■ **What to produce**
Pull out each line of the listing that contains the string "многие", and match its case exactly.

[Task data Boundary: Start]

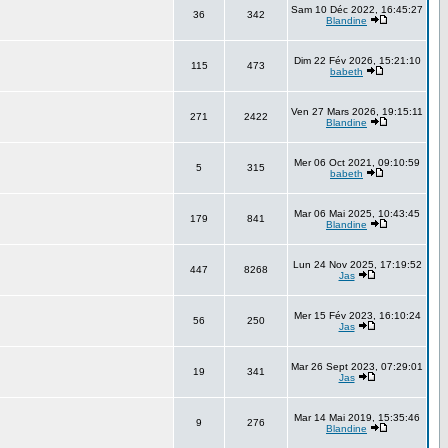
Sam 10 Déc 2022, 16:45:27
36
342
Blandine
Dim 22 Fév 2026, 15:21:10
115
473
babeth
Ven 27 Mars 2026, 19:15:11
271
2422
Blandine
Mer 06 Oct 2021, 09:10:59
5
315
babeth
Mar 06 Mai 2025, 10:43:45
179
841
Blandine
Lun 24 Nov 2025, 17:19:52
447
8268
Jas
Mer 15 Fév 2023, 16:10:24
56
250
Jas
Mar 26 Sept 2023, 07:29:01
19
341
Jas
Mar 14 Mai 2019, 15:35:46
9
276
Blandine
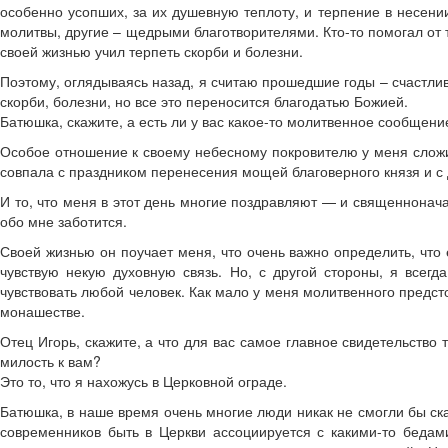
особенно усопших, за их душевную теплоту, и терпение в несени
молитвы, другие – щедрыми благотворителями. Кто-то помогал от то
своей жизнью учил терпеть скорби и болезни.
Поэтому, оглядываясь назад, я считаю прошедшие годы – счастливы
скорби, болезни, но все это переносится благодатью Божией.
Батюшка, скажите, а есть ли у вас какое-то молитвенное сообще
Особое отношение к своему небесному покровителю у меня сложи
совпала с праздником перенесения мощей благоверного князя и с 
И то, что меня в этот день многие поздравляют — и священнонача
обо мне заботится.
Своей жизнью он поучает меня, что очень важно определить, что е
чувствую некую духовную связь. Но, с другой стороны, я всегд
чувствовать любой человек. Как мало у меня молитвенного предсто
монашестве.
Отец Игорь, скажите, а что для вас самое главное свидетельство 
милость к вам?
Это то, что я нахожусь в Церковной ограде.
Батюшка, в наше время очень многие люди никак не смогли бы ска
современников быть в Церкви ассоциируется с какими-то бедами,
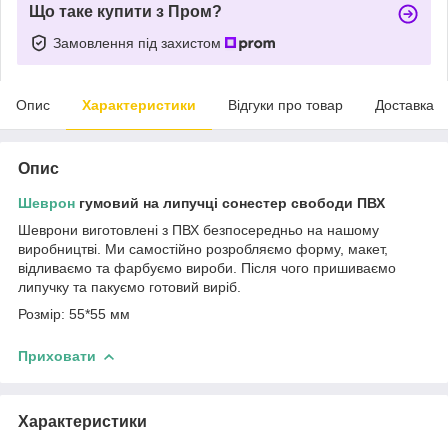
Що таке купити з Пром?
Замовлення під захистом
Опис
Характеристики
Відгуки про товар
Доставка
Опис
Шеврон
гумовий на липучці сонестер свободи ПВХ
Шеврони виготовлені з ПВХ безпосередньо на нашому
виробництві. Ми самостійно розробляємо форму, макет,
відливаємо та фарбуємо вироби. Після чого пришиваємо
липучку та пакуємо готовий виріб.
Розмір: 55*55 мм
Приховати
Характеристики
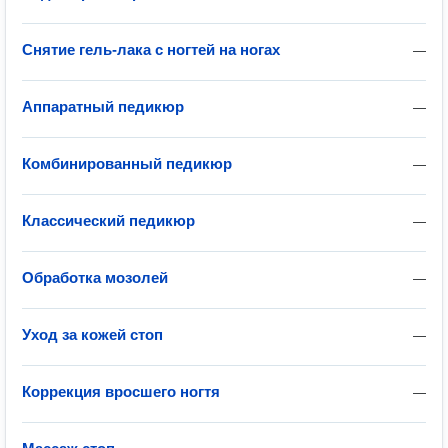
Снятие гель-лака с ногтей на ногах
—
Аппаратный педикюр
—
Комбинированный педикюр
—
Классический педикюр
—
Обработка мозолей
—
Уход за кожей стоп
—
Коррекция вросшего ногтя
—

[Task data Boundary: End]
[Task data Boundary: Start]

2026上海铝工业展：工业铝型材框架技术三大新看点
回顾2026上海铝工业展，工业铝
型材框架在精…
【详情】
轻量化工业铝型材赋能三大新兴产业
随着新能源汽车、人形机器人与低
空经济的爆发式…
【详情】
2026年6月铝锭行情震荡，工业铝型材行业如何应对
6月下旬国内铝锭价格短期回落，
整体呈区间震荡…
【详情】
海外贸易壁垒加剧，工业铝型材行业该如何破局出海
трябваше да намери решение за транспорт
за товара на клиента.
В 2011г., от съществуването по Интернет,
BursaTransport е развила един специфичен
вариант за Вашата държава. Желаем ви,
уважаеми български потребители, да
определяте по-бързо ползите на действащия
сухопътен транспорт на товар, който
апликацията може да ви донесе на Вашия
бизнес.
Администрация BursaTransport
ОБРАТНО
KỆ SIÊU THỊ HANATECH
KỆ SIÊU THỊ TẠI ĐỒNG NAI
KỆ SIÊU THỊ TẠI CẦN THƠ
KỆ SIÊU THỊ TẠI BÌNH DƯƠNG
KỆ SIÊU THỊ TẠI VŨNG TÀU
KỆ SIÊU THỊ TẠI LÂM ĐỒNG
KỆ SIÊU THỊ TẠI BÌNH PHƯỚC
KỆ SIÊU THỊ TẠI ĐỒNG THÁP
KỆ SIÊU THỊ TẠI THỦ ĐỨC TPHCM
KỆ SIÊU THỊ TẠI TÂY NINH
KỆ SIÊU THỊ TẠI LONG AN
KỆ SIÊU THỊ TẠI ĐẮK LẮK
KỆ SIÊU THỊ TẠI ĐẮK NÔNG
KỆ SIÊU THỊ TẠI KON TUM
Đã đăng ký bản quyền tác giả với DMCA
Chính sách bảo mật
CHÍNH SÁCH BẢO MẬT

[Task data Boundary: End]

■ **Exercise output**
И то, что меня в этот день многие поздравляют — и священнонача
Батюшка, в наше время очень многие люди никак не смогли бы ска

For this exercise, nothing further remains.